-- Given information follows --

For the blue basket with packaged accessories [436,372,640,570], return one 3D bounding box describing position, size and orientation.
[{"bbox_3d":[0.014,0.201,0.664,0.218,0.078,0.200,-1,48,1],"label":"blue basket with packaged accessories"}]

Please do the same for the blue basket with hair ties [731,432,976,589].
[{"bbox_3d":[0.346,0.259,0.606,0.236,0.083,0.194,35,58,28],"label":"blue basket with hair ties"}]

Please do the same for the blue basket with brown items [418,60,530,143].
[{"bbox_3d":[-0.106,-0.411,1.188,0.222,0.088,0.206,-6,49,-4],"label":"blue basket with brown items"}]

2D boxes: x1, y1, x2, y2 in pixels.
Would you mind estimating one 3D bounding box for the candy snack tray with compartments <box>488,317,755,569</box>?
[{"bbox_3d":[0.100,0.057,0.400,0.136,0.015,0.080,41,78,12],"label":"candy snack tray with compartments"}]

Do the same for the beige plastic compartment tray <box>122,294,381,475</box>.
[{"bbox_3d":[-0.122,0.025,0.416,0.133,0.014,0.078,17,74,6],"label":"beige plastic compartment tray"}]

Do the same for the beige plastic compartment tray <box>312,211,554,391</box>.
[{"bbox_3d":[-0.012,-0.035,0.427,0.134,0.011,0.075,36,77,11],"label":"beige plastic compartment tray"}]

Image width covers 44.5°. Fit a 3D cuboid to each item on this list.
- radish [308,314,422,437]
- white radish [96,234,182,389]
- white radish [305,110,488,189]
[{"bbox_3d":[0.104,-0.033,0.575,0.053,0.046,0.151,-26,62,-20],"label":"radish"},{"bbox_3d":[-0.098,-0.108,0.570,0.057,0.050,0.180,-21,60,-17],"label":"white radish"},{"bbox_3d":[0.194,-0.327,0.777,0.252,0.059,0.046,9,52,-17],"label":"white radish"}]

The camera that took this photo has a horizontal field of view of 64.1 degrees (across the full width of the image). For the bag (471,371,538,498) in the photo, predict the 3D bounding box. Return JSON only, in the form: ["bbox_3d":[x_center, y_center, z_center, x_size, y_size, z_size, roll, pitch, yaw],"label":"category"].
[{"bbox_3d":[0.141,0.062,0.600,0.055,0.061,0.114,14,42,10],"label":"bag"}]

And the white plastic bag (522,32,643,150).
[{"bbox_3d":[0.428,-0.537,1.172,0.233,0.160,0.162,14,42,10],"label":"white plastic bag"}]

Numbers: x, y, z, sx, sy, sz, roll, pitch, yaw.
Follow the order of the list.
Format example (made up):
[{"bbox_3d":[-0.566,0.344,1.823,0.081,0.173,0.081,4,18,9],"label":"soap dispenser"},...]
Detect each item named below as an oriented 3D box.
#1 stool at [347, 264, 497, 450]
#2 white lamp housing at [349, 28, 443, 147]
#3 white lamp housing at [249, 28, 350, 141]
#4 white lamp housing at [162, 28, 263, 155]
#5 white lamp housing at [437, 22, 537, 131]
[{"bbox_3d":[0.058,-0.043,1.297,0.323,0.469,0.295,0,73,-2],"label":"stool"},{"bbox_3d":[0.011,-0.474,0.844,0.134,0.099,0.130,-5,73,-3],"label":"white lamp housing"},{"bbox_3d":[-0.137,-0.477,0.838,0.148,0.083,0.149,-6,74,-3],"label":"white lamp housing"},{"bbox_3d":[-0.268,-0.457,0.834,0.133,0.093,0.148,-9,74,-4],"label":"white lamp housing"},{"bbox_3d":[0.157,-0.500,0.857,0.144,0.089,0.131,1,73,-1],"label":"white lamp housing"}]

-- Given information concluded --

Say how many lines of the records include the string "each"; the number alone is enough.

2